Japanic! at the Steelco

U.S. Steel's Mon Valley Works Clairton Plant and Clairton Coke Works facility in Clairton, Pennsylvania, on Monday, September 11, 2023. (Photo by Thomas O'Neill/NurPhoto/Getty Images)

Happy New Year. While most of us were holiday hibernating, venerable steelmaker and longstanding champion of American economic nationalism U.S. Steel gleefully agreed to be acquired by its onetime nemesis, Japanese multinational Nippon Steel. Since U.S. Steel had been on the auction block since the summer (when Ohio-based Cleveland Cliffs, backed by the United Steelworkers union, initiated an unsolicited buyout that U.S. Steel quickly rejected), the only surprising thing about the sale announcement was the name of the acquirer: Nippon Steel had never been mentioned as a possible suitor. Beyond that, the announcement gave us little to get worked up about. U.S. Steel would keep its name; Nippon Steel would honor existing USW and other contracts; and the merged company was eyeing domestic expansion (to meet an expected increase in steel demand), not painful contraction.

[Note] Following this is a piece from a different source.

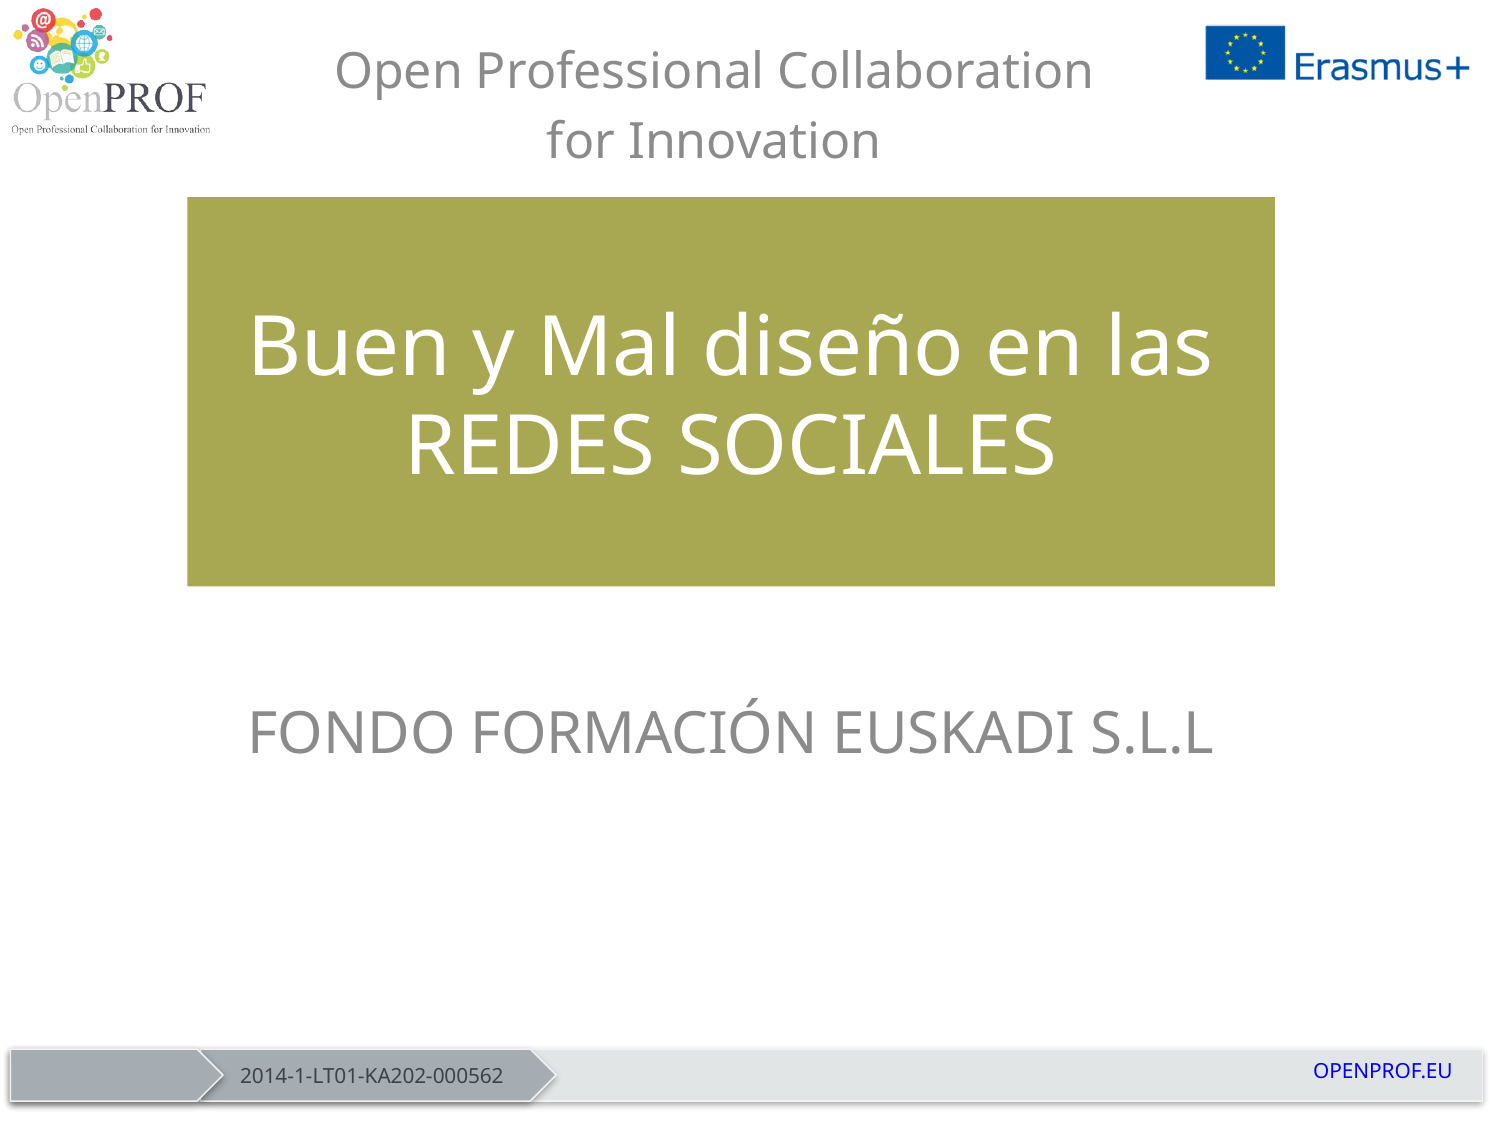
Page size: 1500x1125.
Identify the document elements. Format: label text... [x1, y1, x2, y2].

Within hours of the announcement, however, people did get worked up. In particular, the USW and a bipartisan cadre of protectionist politicians, wonks, and pundits denounced the deal as undermining national security and the U.S. industrial base, threatening American workers, and revealing fundamental flaws in corporate governance and U.S. regulation, which (supposedly) prioritizes shareholders and managers over the former priorities. A trio of Pennsylvania Democrats (Sens. Bob Casey and John Fetterman, along with Rep. Chris Deluzio) and a trio of “national conservative” Republicans (Sens. J.D. Vance, Marco Rubio, and Josh Hawley) each wrote to Treasury Secretary Janet Yellen, chairwoman of the Committee on Foreign Investment in the United States (CFIUS), to block the transaction because of its “dire” implications for the U.S. industrial base and national security. The pols and pundits were followed by President Biden himself, who—via economic adviser Lael Brainard—didn’t go so far as to oppose the deal but instead pulled the classic Washington move of calling for an “investigation” by CFIUS … while explicitly praising the USW (whose support they think they need in 2024). The union, the Financial Times reported, “welcomed Brainard’s intervention.”